Last month, it was a bummer when the Illinois Department of Transportation announced $52.7 million in funding for transportation projects, including many bike and pedestrian projects, but the expansion of Divvy into the suburbs wasn’t one of them. However, officials say they’re hopeful money can be found to extend the system past the city limits.
Chicago, Evanston, and Oak Park collaborated on an application for a $3 million Illinois Transportation Enhancement Program grant to buy 75 more bike-share stations. About 20 of these would have been installed in the two suburbs, and many more would have been placed in Chicago’s Garfield Park, Austin, and Rogers Park communities to connect the suburban stations with the existing network.
While a significant chunk of the federally funded ITEP money went to more than a dozen worthy bikeway, sidewalk and streetscape improvements in the Chicago region, no urban bike projects got funding. In a blog post, Active Transportation Alliance director Ron Burke celebrated the suburban wins, but expressed disappointment that the Divvy grant was turned down, since Evanston and Oak Park are ideal candidates for bike-share. “Both suburbs have high densities and ample transit stations, which are key ingredients for generating bike share trips that occur solely within each suburb,” he wrote.
Last Thursday, Mayor Emanuel announced that Blue Cross Blue Shield of Illinois will be paying $12.5 million to sponsor Divvy, and the money will be used for expanding the system, as well as other cycling improvements. However, Chicago Department of Transportation spokesman Pete Scales told me that money won’t be used for suburban bike-share stations. “Evanston and Oak Park will be responsible for the costs of their stations and operations, and we will be working with them to find other funds for the expansion,” he said.
IDOT spokesman Guy Tridgell attributed the failure of the Divvy ITEP grant proposal to an extremely competitive application process, estimating that two-thirds of the applications didn’t get approved. “[Bike-share] is a concept we’re enthusiastically behind,” he told me. “Anything that encourages more bike use is something we wholeheartedly endorse. It’s just a matter of finding a funding option that fits.”

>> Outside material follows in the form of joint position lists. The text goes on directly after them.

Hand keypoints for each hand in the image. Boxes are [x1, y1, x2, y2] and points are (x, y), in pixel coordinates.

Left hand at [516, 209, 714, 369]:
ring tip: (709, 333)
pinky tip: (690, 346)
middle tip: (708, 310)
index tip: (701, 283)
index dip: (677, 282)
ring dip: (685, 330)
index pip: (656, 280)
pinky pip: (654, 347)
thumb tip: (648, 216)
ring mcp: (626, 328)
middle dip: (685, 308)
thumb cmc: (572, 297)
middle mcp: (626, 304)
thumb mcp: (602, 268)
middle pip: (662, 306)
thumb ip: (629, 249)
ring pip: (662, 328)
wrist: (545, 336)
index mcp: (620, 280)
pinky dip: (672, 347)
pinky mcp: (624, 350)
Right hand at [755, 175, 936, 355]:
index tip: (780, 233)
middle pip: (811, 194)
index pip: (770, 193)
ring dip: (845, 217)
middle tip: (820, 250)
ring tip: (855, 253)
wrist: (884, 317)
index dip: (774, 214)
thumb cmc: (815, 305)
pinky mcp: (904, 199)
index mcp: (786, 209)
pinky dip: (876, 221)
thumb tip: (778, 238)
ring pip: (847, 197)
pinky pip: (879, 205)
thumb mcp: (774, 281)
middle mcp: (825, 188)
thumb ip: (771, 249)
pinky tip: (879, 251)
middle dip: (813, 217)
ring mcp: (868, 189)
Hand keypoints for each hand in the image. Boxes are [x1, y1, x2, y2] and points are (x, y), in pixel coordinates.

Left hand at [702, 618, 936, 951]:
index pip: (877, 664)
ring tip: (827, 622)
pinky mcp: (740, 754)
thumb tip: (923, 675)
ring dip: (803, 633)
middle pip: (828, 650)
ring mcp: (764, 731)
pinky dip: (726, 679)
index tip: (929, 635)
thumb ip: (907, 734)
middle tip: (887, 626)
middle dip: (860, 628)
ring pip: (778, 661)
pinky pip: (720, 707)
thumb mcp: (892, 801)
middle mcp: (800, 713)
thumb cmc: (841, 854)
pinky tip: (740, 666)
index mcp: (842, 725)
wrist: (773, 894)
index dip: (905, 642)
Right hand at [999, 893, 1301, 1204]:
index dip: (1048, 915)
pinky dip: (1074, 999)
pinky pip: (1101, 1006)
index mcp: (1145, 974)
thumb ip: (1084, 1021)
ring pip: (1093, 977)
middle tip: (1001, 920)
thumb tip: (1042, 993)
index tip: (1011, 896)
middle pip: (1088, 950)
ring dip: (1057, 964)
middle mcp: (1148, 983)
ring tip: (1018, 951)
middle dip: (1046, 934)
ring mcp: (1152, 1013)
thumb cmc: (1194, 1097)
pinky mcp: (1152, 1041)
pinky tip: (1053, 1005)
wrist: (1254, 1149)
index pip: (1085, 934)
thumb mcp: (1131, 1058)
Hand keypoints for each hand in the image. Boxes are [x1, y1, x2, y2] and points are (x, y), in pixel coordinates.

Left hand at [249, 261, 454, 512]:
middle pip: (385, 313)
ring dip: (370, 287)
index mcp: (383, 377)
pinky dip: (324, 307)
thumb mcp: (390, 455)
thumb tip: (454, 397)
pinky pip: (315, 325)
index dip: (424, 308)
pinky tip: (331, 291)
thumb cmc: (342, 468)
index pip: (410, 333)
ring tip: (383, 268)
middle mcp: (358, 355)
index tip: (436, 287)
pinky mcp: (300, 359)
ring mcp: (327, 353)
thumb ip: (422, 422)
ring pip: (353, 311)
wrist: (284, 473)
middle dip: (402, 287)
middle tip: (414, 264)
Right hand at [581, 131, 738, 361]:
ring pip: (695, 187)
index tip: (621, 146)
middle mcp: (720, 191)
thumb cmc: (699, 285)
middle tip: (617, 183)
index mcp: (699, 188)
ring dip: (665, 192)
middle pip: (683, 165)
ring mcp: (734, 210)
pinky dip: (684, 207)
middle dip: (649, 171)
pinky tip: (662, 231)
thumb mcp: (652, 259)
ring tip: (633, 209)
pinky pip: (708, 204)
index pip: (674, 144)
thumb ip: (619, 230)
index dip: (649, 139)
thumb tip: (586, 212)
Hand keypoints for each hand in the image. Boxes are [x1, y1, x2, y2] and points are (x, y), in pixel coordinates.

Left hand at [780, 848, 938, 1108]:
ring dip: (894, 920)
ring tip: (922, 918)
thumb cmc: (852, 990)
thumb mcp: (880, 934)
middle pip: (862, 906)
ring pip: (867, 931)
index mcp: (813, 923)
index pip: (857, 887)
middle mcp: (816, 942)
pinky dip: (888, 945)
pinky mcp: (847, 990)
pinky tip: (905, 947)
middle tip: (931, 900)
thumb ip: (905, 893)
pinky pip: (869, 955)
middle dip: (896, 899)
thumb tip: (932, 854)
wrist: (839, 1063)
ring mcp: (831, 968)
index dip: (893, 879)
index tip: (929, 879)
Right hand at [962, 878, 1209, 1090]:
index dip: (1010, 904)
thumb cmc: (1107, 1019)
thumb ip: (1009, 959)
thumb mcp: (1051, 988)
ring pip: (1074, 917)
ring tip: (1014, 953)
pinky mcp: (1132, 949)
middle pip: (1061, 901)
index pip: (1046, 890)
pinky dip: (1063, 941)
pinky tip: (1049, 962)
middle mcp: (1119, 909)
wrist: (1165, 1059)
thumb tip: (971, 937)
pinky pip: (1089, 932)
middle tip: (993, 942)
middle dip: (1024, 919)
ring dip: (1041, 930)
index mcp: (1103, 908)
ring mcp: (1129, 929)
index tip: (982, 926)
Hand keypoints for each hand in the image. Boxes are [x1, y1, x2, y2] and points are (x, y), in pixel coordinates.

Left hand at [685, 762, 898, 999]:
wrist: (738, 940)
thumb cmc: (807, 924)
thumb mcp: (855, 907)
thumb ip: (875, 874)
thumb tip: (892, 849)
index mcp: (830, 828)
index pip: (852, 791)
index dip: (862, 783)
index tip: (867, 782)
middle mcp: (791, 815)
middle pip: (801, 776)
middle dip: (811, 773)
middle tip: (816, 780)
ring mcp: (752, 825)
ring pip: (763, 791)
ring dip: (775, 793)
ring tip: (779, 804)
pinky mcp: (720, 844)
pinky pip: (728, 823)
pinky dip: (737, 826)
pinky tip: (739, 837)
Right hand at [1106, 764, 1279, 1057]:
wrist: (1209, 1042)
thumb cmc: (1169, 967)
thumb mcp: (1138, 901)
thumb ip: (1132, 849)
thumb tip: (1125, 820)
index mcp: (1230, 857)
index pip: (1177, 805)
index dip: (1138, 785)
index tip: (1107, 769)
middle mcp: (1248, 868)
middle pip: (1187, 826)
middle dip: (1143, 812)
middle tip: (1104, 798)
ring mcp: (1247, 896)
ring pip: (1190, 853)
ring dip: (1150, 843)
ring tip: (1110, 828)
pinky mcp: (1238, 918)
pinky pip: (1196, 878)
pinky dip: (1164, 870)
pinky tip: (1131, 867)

Tridgell said IDOT is currently in talks with CDOT, Evanston and Oak Park about funding options. The tab for Divvy’s first 475 stations, 300 of which are already installed, plus various startup costs, is $30.5 million. These expenses have been bankrolled by federal Congestion Mitigation and Air Quality Improvement grants and Transportation Investment Generating Economic Recovery funds, plus a 20-percent local match. The state awards ITEP grants roughly once per year, so that’s another future possibility, Tridgell said.